Naturalmente, é possível que surja um governo muito opositor alo que tem sido a política de Maduro e tudo mais. Não tenho dúvidas. Mas é melhor que isso tenha um respaldo eleitoral e seja feito dentro de um jogo democrático, a que seja através do rolo compressor. Porque quando o pêndulo do golpe se move ao outro extremo, o que se vem é um esmagamento.
BBC: Você fala em “regime de Maduro”. Então está claro para você, neste momento, que se trata de uma ditadura?

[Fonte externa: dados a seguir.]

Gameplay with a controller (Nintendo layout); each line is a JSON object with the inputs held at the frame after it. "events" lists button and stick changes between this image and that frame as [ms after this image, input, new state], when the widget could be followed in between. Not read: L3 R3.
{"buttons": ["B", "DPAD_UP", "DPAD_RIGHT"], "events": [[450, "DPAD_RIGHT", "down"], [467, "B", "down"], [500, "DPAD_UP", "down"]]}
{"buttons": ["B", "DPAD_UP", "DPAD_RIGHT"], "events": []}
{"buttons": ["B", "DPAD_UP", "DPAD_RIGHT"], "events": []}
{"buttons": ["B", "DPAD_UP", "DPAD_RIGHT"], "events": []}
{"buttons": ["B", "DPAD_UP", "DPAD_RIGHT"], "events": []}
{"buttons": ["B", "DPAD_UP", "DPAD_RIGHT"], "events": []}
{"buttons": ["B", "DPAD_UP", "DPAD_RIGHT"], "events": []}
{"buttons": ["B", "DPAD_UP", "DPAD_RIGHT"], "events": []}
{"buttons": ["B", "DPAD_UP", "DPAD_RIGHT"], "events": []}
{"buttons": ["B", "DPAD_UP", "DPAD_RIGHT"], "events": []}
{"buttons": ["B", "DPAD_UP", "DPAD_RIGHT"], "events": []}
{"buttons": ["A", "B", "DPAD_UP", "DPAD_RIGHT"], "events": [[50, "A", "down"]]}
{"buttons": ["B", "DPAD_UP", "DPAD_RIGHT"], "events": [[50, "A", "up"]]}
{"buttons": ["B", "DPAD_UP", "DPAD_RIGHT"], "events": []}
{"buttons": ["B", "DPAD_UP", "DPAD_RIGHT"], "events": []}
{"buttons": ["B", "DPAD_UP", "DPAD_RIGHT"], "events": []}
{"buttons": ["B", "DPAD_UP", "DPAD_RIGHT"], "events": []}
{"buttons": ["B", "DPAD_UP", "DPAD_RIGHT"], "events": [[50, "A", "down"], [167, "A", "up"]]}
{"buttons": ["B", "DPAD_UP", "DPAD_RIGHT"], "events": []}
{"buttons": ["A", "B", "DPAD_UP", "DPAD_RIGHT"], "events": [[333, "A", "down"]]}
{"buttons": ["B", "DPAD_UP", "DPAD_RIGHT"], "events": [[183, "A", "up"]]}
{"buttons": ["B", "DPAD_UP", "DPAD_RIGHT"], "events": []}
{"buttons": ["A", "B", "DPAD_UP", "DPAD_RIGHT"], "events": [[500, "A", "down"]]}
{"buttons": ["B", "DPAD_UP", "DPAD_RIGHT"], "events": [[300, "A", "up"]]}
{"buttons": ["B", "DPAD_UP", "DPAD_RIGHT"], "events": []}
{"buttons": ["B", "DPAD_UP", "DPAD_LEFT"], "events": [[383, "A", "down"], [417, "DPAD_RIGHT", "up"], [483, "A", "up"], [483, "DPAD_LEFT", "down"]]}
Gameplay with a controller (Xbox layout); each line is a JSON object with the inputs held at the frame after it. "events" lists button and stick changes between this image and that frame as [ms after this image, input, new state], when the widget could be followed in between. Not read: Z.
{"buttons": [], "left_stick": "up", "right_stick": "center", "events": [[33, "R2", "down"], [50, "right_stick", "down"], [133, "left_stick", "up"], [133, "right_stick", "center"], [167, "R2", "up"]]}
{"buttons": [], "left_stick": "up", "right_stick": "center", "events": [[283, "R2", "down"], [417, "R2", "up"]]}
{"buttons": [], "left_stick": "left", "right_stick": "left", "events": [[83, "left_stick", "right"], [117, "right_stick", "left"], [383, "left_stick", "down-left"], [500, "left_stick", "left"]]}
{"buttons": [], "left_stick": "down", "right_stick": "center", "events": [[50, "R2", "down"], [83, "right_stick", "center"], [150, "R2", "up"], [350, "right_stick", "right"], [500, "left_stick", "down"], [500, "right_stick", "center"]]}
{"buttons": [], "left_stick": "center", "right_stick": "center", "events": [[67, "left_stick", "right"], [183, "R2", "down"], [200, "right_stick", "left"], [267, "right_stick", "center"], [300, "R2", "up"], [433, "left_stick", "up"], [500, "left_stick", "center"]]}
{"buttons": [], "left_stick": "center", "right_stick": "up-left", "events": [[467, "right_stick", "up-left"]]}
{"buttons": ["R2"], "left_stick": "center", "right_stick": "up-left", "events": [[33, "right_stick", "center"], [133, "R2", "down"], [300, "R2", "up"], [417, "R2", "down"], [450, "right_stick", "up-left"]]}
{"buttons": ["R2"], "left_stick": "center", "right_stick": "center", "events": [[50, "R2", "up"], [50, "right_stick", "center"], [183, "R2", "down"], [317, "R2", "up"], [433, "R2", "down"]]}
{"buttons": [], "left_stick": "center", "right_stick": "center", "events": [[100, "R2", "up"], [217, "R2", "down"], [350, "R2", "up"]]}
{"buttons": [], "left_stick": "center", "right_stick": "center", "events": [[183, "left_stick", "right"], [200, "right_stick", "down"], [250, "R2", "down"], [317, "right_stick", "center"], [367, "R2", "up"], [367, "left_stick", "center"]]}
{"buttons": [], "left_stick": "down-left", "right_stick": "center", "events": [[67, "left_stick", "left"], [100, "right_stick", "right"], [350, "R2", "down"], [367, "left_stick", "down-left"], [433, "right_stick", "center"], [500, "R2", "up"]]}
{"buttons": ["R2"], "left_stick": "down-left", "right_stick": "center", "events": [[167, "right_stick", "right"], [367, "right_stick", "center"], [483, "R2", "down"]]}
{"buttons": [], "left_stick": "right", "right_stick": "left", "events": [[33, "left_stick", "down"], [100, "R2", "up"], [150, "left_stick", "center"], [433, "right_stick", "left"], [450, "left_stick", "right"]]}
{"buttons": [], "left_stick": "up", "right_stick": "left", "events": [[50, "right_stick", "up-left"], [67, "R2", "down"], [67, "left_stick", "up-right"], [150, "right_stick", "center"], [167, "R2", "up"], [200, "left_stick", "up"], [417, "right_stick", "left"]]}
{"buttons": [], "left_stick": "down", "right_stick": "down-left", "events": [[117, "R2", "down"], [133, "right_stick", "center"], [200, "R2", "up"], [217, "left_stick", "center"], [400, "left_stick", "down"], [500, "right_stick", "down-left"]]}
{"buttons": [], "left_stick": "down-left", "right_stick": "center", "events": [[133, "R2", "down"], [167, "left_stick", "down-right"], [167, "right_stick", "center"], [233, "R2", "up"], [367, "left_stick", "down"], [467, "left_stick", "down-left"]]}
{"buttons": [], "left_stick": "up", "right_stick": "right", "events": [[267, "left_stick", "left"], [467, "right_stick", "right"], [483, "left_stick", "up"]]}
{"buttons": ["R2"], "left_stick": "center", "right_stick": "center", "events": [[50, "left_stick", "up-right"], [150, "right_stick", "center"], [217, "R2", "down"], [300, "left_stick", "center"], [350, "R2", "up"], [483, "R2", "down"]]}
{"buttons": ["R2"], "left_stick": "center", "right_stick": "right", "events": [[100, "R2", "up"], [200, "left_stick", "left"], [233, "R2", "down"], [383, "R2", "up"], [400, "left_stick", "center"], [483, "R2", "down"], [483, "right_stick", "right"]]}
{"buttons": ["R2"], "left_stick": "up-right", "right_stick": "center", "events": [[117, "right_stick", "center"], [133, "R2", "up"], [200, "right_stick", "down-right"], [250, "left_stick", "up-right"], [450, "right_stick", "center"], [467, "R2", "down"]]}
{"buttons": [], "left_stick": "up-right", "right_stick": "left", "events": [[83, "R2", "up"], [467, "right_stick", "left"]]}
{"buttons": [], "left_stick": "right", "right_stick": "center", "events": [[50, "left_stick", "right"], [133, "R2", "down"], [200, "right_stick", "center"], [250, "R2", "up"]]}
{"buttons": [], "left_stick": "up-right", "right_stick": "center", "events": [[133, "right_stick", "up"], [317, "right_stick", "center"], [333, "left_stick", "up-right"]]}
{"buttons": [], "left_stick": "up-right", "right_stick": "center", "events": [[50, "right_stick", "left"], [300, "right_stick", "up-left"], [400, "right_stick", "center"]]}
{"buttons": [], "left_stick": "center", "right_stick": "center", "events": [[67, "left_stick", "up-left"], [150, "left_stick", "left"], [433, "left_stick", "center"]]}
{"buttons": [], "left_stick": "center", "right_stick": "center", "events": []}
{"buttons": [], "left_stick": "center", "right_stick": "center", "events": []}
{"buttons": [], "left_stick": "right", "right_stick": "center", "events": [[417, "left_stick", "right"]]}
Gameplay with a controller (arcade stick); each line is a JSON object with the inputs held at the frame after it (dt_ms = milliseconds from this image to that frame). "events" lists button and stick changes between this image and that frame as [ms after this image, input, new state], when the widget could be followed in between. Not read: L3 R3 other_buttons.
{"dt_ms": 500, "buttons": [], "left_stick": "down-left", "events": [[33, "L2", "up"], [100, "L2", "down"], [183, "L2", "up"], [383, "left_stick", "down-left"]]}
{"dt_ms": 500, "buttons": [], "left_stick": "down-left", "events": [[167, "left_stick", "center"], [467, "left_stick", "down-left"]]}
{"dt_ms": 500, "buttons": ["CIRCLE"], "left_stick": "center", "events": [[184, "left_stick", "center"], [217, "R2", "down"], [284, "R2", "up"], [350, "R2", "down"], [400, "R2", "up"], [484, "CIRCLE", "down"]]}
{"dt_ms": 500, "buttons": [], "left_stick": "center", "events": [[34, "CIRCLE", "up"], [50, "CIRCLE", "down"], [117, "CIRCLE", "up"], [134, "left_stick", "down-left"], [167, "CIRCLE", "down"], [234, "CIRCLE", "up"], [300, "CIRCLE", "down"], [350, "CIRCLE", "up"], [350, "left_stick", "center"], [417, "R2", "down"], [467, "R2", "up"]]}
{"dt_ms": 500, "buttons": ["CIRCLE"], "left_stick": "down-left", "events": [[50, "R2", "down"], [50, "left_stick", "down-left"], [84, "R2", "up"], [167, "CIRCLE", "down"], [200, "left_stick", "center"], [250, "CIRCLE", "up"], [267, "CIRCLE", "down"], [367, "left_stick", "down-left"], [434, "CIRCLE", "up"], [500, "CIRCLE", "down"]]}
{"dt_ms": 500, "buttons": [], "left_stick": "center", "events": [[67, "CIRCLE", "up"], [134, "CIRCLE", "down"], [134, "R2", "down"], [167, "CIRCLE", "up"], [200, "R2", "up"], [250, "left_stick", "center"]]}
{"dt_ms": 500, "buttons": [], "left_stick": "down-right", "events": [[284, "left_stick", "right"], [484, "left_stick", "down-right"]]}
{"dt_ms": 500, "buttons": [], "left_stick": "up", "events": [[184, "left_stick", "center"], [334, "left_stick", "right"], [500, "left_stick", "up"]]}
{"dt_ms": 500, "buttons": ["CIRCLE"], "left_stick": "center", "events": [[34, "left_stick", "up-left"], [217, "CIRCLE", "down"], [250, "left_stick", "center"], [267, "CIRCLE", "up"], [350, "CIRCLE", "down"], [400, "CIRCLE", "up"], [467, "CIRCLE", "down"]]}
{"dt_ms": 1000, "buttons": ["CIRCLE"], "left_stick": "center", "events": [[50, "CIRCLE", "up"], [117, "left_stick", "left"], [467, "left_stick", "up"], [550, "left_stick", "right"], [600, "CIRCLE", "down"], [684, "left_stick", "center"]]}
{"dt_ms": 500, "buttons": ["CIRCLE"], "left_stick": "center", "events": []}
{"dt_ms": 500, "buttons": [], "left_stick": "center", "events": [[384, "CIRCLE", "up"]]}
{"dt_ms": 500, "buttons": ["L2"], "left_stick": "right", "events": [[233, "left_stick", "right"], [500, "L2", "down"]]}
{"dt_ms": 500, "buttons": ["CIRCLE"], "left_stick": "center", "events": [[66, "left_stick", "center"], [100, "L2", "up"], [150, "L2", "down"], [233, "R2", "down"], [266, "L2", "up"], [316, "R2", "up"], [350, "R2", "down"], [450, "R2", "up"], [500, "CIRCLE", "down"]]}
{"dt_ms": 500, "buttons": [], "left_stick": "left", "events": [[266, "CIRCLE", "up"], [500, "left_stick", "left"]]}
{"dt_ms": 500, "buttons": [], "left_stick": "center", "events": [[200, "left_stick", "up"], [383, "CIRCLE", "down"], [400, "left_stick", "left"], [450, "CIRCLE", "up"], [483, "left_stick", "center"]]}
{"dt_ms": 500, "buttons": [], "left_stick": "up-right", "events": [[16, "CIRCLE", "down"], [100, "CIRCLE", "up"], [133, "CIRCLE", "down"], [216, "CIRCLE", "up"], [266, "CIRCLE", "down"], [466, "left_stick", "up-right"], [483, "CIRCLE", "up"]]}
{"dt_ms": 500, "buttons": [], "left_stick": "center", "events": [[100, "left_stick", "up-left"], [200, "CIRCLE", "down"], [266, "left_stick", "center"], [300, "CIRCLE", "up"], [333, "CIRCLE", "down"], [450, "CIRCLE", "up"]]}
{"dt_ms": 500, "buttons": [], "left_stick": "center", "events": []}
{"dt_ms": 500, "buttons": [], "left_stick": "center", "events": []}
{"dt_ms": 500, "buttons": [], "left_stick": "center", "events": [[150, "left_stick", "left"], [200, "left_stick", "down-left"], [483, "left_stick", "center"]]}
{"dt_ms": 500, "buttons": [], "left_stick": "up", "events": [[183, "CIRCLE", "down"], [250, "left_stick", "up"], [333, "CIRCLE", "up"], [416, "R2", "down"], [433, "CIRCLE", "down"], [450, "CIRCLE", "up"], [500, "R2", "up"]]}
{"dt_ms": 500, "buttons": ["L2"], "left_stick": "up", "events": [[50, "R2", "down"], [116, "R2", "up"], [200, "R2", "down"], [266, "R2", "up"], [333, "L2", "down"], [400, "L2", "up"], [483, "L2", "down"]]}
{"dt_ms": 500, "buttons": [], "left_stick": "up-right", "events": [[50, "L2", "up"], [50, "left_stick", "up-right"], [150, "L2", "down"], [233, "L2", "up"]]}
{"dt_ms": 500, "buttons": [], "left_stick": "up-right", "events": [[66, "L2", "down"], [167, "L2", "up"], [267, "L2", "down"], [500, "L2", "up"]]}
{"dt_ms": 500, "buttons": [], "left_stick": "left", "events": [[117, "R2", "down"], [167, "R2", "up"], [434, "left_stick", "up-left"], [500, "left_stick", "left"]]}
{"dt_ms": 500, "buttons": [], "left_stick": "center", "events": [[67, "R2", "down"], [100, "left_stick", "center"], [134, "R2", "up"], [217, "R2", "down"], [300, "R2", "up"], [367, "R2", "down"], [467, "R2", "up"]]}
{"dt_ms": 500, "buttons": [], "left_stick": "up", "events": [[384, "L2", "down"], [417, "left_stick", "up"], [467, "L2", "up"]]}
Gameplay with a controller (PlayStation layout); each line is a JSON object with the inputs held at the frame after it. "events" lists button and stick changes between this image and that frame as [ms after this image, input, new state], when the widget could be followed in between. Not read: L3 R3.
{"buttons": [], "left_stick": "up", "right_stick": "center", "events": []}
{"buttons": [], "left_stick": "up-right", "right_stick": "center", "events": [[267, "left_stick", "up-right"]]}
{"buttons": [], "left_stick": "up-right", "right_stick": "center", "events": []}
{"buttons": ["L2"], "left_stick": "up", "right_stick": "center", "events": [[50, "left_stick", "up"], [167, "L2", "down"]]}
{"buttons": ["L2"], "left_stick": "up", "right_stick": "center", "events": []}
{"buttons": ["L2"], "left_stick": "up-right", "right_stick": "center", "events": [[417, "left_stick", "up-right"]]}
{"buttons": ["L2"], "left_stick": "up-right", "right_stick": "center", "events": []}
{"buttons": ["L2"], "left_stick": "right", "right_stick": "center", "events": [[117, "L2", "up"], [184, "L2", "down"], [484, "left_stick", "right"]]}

Mujica: Não vou entrar nessa polêmica, porque se quero negociar não posso insultar. Tenho que reconhecer a realidade. Tampouco vou a insultar o senhor presidente autoproclamado. Para encontrar uma saída é preciso ter a delicadeza necessária.
Por exemplo, entendo perfeitamente a atitude do México. Observar o mundo através dos cristais de sua história. O México nunca apoiou nenhum tipo de intervencionismo. Perdeu meio país, em um processo que custou a vida de 12 mil soldados estadunidenses e mexicanos, e essas coisas ficam latentes na cultura de um país. Isso é um pouco da realidade. Pode ser que alguns não compreendam, não sabem o que é uma guerra.
BBC: Ao mesmo tempo em que a crise da Venezuela se aprofunda, vários governos de esquerda na América Latina foram perdendo o voto popular. Há uma conexão? A situação na Venezuela tem afetado a esquerda latino-americana?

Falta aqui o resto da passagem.